“I ask you to kill Superman, and you can't do that one simple thing.”
After taking on Lex Luthor and three Kryptonian supervillains, Superman battled his greatest foe yet: comedian Richard Pryor. All right, so he ain’t exactly Bizarro or Mr. Mxyzptlk, but Richard (Gus Gorman in the film) did have the mighty power of the computer in his corner.
Gus Gorman is introduced as a perpetual loser who discovers an inborn talent for computer programming. Hired by corporate megalomaniac Ross Webster, Gus is dispatched to Smallville (Superman’s hometown) to reprogram a weather satellite to destroy Colombia’s coffee crop. Meanwhile, Clark himself has decided to return to Smallville, trying to get back to his roots. With his on-again, off-again girlfriend Lois Lane back in the big city, Clark rekindles a romance with high school sweetheart Lana Lang.
All is small-town happiness and tranquility until Clark discovers Gus’ fiddling and puts a stop to it as Superman. That puts him on Webster’s bad list, and the arch-villain commands Gus to develop a synthetic substitute for Kryptonite. With his computer prowess, Gus is able to identify most of the components, but a few read as “Unknown.” Fearing the price of failure, Gus improvises, listing cigarette tar as the missing ingredient.
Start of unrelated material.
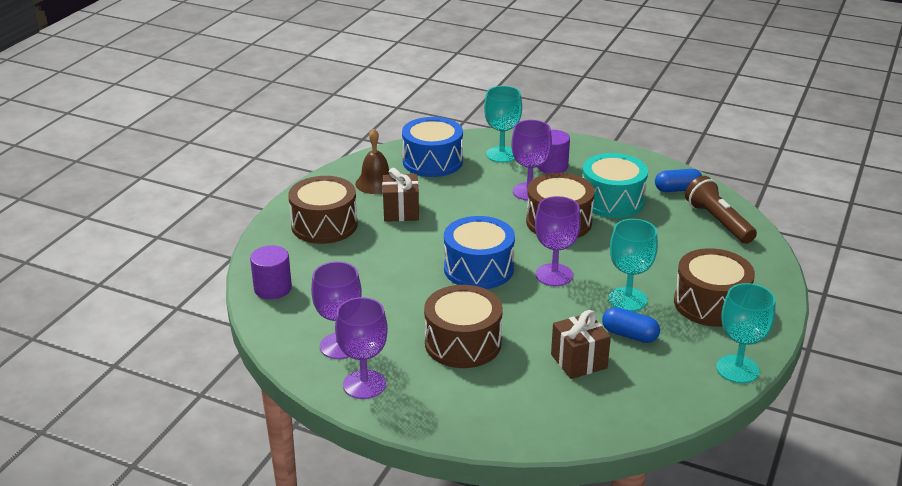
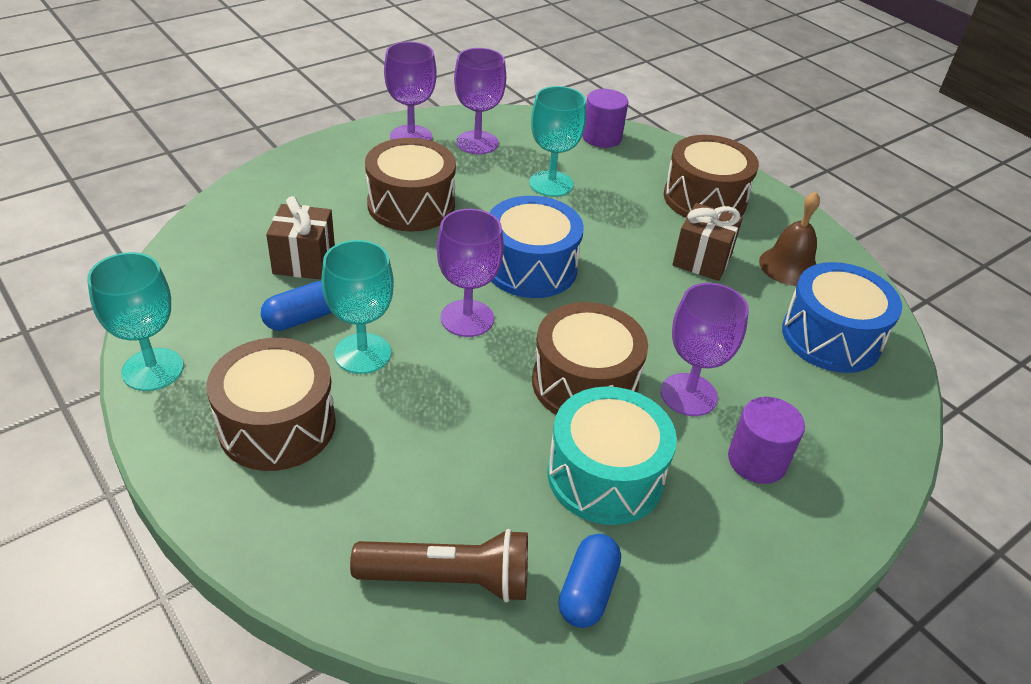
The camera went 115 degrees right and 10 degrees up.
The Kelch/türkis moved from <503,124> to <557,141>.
The tar-laced Red Kryptonite splits our hero literally in two, with one half good and one half darkly evil. The two sides battle each other for supremacy. Meanwhile, Gus has developed a supercomputer for Webster. Once Superman defeats his dark self (sorry for ruining the suspense), Webster turns the computer’s awesome capabilities against the Man of Steel, leading to a chase between our hero and a nuclear missile in the Grand Canyon (while an Atari-produced video game parallels the action).
Much of the original cast returned for this third installment, with Margot Kidder making a brief appearance as Lois. Apparently, comedy didn’t score as well with audiences as the more straightforward heroics of the first two films, but Superman III was still successful enough to inspire a fourth installment in 1987. And to put collectors’ minds at rest (and whip the ultra-collectors into a frenzy), the video game seen in the film was in development at Atari but never saw the light of day.